_Assigned task_. From the material below, return exactly the lines starting at the one that holds "left hip: (39, 160)" and ending at the one that holds "left wrist: (152, 993)". Pictures stay out of the answer.

_Data shown_.
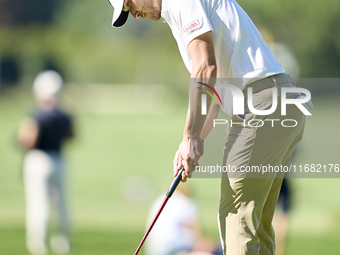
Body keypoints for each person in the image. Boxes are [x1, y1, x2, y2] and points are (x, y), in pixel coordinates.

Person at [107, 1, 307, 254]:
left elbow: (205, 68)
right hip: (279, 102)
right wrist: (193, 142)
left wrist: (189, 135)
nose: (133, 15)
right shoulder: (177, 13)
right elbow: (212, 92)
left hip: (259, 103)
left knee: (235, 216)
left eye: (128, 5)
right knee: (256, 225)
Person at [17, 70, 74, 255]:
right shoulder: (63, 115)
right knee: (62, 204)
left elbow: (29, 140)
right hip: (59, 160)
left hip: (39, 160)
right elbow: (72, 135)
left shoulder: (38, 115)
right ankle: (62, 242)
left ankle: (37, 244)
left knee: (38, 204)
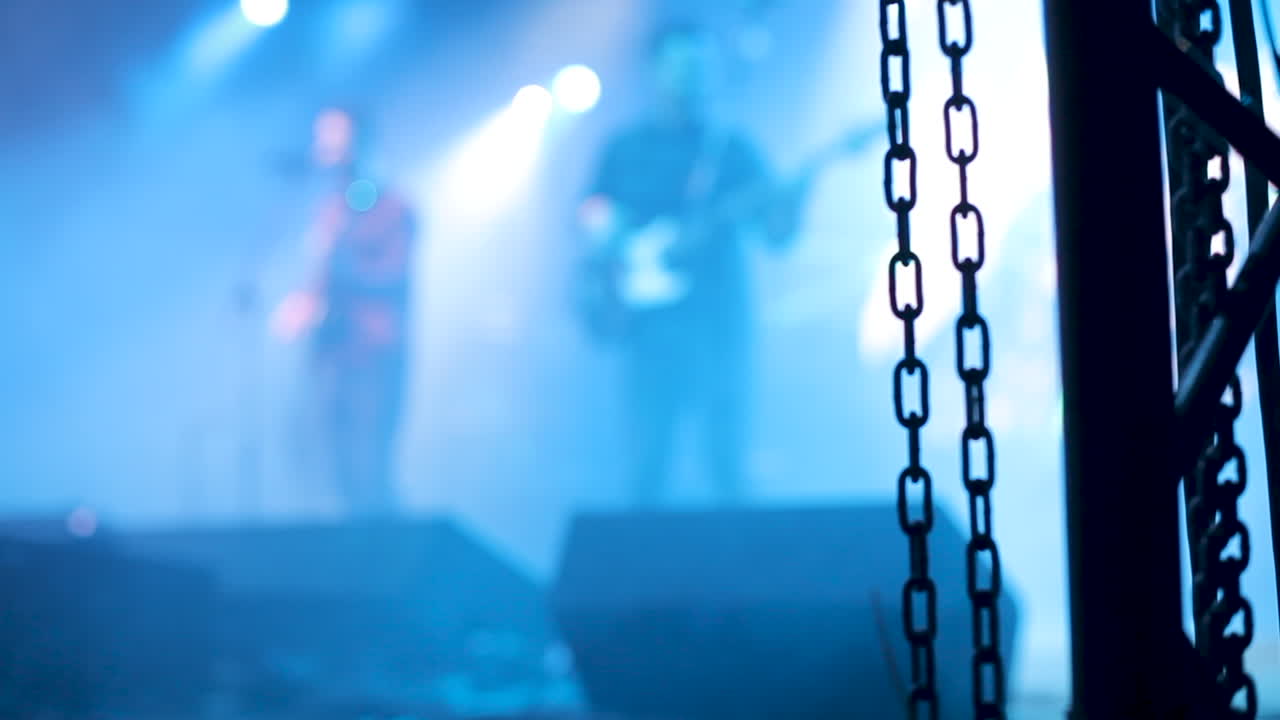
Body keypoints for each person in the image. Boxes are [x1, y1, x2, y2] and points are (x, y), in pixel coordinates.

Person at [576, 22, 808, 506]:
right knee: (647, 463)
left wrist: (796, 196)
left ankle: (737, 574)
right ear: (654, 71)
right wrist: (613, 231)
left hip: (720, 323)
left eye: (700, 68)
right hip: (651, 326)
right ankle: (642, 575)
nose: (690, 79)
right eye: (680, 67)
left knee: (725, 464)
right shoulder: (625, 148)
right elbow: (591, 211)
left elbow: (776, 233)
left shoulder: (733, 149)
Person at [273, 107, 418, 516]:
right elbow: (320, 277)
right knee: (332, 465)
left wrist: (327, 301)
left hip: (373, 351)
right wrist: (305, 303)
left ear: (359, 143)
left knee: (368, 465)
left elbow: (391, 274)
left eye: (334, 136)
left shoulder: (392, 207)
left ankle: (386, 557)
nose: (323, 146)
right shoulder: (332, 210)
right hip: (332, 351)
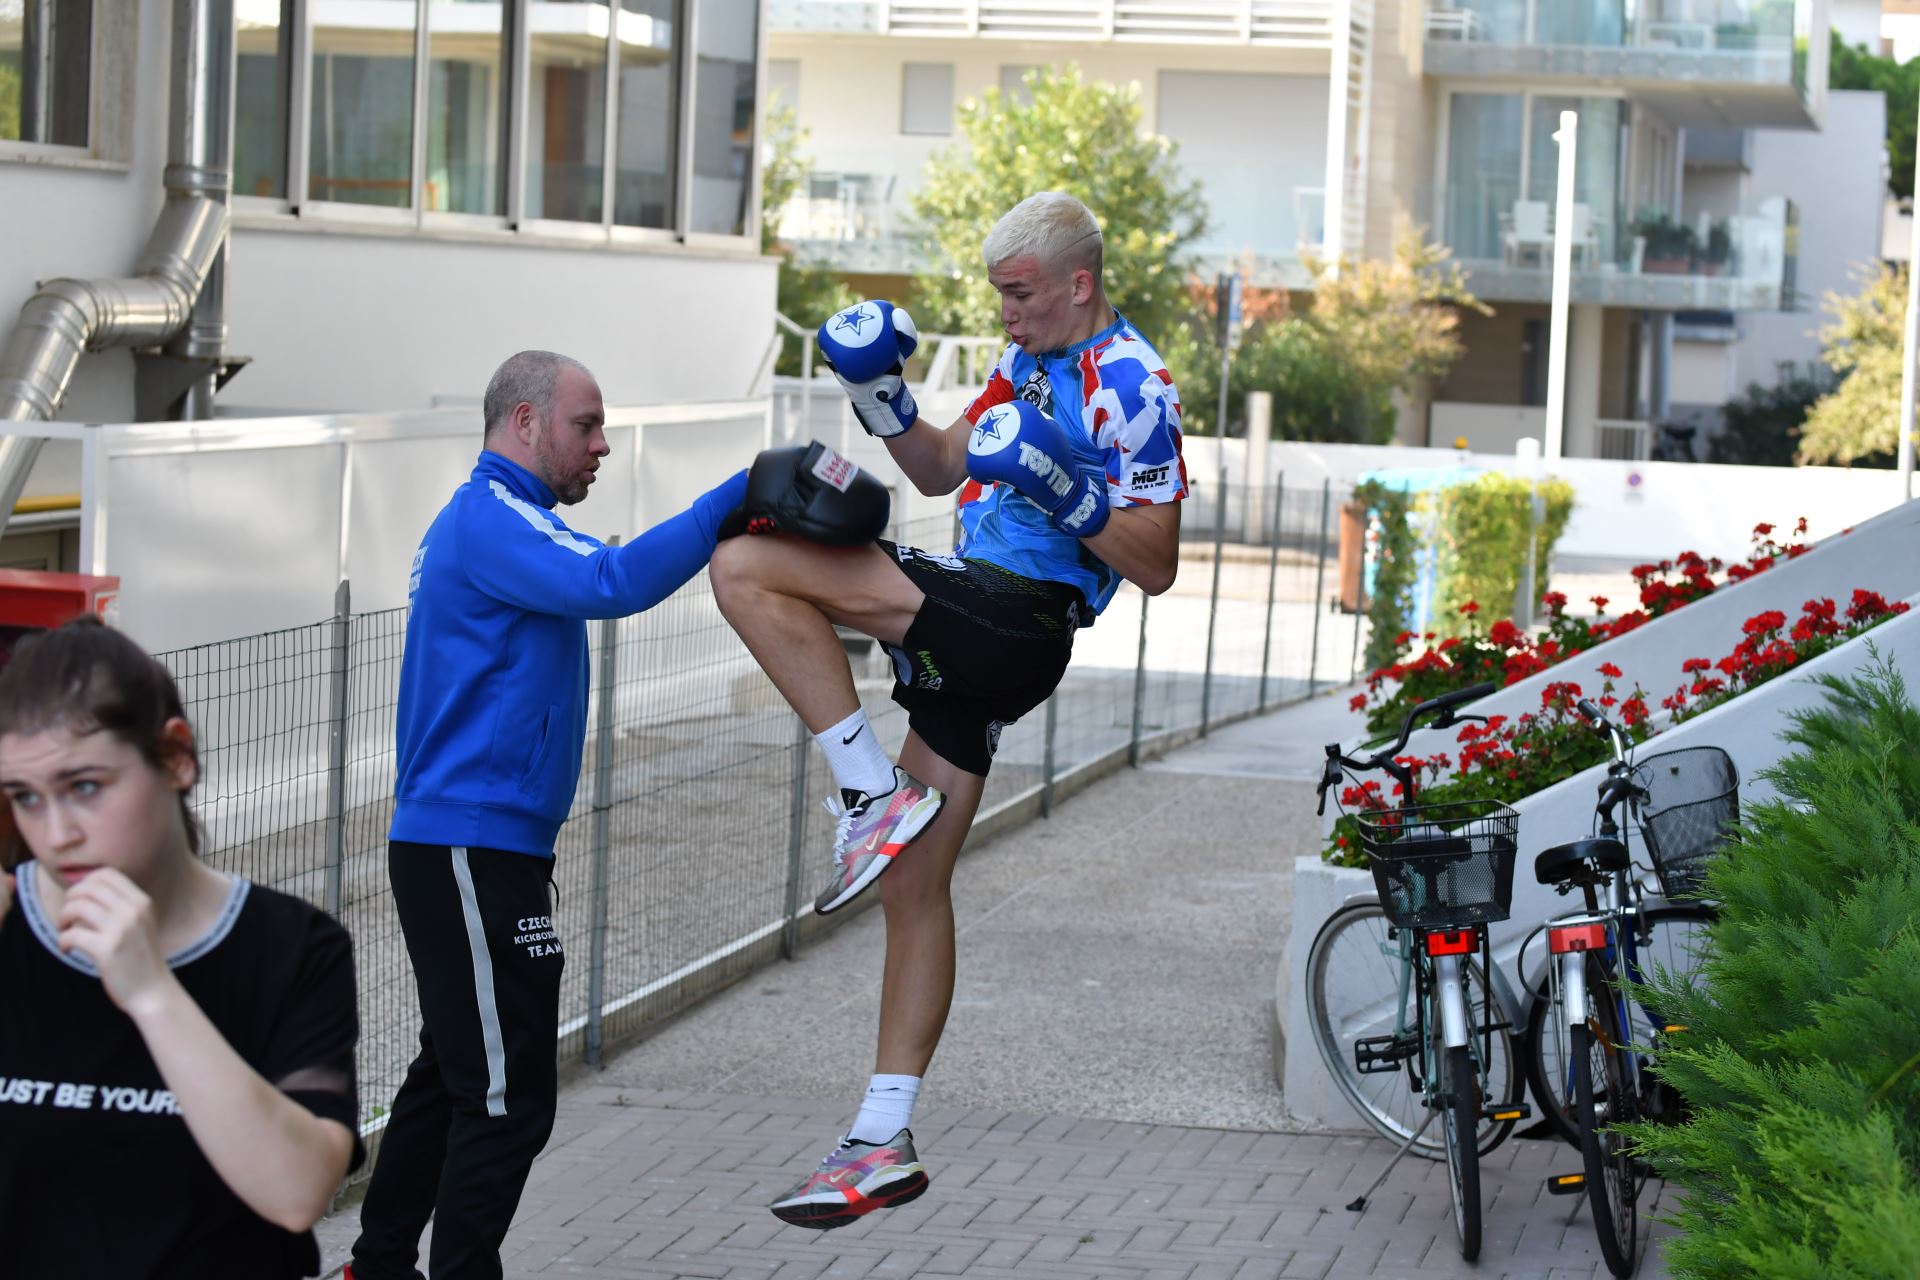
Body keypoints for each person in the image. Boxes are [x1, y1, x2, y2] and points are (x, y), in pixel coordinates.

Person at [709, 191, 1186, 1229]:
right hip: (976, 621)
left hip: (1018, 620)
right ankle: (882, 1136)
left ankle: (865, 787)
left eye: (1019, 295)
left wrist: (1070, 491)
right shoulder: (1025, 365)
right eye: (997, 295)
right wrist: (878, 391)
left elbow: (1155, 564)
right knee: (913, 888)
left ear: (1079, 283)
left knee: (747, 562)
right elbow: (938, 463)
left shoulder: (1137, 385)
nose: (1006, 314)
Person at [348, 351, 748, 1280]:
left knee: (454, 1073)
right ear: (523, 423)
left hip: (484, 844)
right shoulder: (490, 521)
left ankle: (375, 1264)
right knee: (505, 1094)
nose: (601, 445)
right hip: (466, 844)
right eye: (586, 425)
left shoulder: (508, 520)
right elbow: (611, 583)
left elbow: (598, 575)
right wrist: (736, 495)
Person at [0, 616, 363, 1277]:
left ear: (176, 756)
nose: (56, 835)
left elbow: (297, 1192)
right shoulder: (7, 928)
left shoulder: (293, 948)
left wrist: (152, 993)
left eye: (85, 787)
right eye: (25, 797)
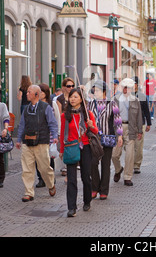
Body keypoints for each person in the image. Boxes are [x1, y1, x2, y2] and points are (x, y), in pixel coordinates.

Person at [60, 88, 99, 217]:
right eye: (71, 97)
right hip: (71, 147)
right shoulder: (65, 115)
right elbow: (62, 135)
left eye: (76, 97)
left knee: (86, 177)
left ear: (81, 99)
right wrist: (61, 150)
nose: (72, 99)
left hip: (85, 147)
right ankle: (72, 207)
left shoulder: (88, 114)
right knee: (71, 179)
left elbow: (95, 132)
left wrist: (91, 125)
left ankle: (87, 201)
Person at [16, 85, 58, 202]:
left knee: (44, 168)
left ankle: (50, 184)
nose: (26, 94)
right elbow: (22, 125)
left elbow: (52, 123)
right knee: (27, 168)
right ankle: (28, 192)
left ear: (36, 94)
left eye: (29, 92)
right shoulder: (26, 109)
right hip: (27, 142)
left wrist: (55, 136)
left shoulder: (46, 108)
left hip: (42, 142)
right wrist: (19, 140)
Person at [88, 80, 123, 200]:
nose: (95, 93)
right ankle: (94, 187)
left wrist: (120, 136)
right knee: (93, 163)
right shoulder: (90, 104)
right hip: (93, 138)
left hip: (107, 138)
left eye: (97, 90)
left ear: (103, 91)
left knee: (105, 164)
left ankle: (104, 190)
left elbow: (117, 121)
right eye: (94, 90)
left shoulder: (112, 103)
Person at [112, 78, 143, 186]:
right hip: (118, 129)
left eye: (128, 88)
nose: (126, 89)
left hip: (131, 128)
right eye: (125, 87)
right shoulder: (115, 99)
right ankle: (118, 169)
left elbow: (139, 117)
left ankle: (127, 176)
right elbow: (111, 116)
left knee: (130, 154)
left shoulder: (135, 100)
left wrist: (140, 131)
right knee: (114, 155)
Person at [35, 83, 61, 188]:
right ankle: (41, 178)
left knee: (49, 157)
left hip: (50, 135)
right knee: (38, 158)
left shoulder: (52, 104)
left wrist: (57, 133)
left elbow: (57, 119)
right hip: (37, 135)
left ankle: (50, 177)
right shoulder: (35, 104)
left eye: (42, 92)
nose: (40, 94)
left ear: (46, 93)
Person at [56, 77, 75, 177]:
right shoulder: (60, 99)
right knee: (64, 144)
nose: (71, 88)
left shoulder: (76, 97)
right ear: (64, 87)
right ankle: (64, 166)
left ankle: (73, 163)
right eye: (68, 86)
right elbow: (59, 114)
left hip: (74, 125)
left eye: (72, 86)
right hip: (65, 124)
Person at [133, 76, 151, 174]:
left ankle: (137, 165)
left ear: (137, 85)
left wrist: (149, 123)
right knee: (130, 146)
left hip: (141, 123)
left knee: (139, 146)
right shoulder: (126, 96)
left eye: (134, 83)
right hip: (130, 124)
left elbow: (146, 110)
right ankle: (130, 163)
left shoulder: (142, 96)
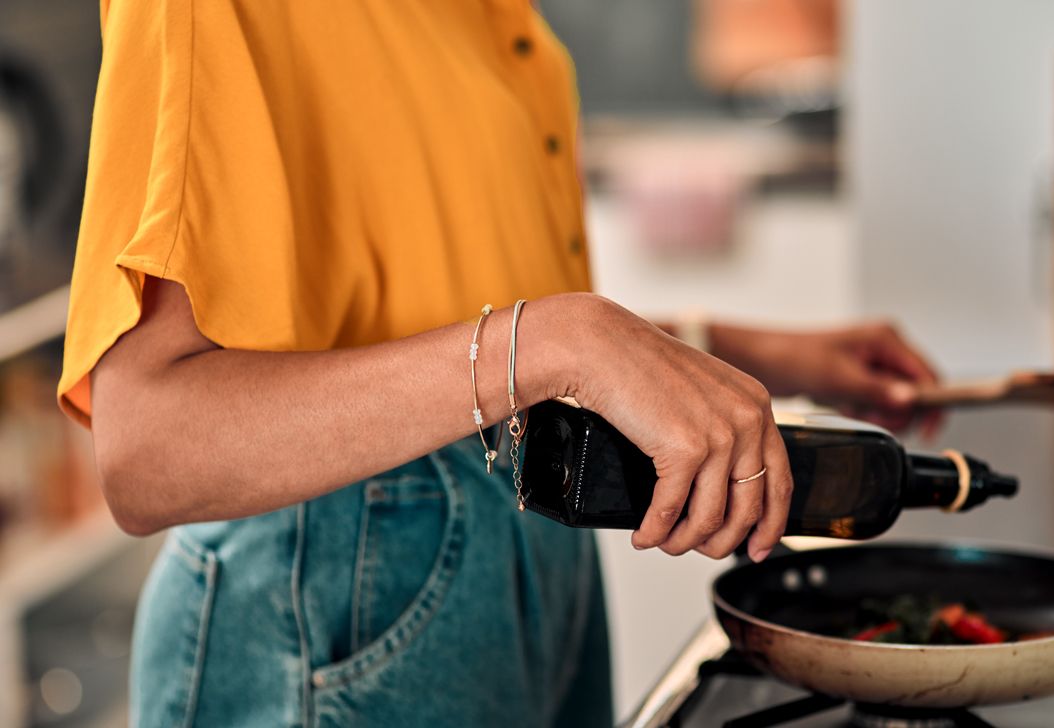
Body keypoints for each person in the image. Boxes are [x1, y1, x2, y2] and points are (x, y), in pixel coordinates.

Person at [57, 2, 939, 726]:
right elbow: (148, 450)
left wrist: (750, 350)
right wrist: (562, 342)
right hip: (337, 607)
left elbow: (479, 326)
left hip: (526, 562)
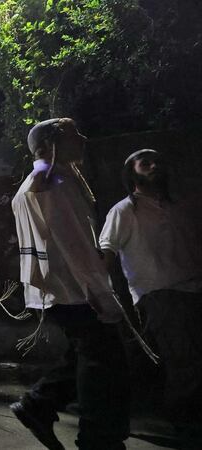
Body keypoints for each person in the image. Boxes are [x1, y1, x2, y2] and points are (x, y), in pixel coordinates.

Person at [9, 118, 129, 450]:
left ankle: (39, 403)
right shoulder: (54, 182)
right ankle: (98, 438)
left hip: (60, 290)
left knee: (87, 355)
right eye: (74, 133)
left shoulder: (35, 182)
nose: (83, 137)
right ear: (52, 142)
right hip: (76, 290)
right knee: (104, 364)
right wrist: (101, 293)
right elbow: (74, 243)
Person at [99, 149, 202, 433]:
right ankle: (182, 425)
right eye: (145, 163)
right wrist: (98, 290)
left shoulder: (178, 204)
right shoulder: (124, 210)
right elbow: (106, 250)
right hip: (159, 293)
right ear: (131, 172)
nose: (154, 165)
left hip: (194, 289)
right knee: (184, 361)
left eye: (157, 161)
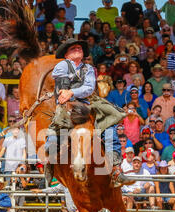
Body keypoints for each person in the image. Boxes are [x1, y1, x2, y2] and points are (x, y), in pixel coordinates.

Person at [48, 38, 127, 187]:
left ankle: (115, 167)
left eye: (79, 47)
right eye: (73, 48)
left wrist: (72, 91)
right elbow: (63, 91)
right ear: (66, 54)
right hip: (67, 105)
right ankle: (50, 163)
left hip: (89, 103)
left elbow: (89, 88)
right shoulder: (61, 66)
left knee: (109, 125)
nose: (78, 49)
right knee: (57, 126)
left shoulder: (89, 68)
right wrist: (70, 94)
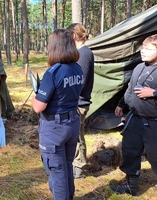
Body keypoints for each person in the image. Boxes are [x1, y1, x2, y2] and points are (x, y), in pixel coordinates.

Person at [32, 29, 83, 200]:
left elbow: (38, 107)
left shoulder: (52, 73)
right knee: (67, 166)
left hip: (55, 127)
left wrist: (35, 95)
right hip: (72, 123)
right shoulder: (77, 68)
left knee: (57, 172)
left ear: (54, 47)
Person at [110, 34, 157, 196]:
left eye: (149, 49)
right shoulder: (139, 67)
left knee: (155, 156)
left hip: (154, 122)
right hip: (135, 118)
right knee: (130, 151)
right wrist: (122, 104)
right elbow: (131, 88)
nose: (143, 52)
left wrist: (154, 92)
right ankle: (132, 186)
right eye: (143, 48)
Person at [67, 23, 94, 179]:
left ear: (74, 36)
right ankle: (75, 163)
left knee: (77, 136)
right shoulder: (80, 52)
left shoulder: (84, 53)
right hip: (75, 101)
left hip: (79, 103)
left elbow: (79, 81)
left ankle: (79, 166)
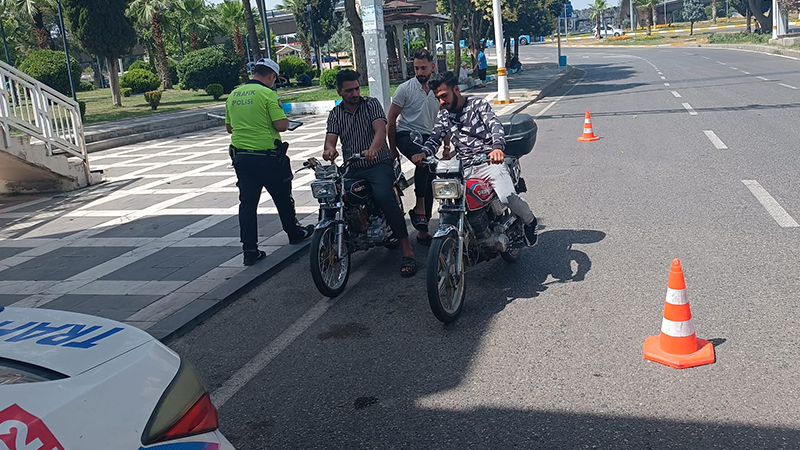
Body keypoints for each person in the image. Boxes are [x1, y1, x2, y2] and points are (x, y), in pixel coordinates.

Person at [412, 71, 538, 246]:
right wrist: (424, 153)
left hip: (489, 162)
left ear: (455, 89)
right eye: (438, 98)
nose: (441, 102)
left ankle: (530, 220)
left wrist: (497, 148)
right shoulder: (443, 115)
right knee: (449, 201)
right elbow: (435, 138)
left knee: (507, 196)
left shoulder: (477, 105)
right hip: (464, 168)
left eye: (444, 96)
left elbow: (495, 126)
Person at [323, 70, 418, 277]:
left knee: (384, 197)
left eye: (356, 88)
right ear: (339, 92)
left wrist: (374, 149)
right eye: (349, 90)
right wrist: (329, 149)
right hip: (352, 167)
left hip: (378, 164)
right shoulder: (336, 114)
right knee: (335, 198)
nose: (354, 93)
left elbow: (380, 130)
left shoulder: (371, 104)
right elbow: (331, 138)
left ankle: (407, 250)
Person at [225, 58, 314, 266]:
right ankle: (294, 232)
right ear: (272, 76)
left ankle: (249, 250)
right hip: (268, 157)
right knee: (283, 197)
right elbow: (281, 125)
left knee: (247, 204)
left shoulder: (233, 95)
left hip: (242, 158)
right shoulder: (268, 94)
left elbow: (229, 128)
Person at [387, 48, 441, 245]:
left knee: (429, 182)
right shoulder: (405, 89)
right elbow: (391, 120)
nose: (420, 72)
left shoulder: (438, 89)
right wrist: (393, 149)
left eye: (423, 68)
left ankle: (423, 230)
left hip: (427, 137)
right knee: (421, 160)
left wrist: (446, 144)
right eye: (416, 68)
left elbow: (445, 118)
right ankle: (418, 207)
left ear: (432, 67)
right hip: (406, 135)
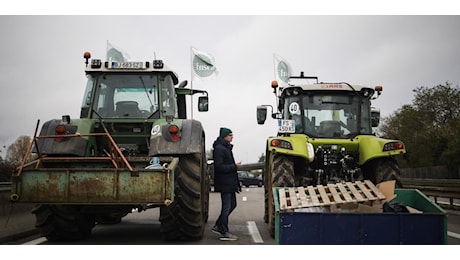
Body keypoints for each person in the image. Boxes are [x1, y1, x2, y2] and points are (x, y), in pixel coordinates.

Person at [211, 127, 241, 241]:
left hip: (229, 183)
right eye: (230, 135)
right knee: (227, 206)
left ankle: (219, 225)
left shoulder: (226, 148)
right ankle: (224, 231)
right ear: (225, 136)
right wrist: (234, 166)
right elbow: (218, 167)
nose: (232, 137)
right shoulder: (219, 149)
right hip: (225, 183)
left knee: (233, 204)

_Exercise result_.
left hip: (39, 160)
right elbow: (72, 135)
left shoulder: (38, 115)
right ankle: (62, 242)
left ankle: (37, 244)
left knee: (38, 204)
Body keypoints for each person in the image. Boxes are [x1, y1, x2, y2] and points are (x, y), in pixel coordinates.

Person at [576, 22, 808, 506]:
right knee: (647, 463)
left wrist: (796, 196)
left ankle: (737, 574)
right ear: (654, 71)
right wrist: (613, 231)
left hip: (720, 323)
left eye: (700, 68)
right hip: (651, 326)
right ankle: (642, 575)
nose: (690, 79)
right eye: (680, 67)
left knee: (725, 464)
right shoulder: (625, 148)
right elbow: (591, 211)
left elbow: (776, 233)
left shoulder: (733, 149)
Person at [273, 107, 418, 516]:
right elbow: (320, 277)
right knee: (332, 465)
left wrist: (327, 301)
left hip: (373, 351)
right wrist: (305, 303)
left ear: (359, 143)
left knee: (368, 465)
left elbow: (391, 274)
left eye: (334, 136)
left shoulder: (392, 207)
left ankle: (386, 557)
nose: (323, 146)
right shoulder: (332, 210)
right hip: (332, 351)
Body keypoints for each person in the image. Boxes are [x1, y1, x2, y2] and points are (x, y), in pixel coordinates.

Person at [709, 191, 1186, 1229]:
right hip: (976, 621)
left hip: (1018, 620)
right ankle: (882, 1136)
left ankle: (865, 787)
left eye: (1019, 295)
left wrist: (1070, 491)
right shoulder: (1025, 365)
right eye: (997, 295)
right wrist: (878, 391)
left elbow: (1155, 564)
right knee: (913, 888)
left ear: (1079, 283)
left knee: (747, 562)
right elbow: (938, 463)
left shoulder: (1137, 385)
nose: (1006, 314)
Person at [348, 351, 748, 1280]:
left knee: (454, 1073)
right ear: (523, 423)
left hip: (484, 844)
right shoulder: (490, 521)
left ankle: (375, 1264)
right knee: (505, 1094)
nose: (601, 445)
right hip: (466, 844)
right eye: (586, 425)
left shoulder: (508, 520)
right elbow: (611, 583)
left elbow: (598, 575)
right wrist: (736, 495)
Person at [0, 616, 363, 1277]:
left ear: (176, 756)
nose: (56, 835)
left elbow: (297, 1192)
right shoulder: (7, 928)
left shoulder: (293, 948)
left wrist: (152, 993)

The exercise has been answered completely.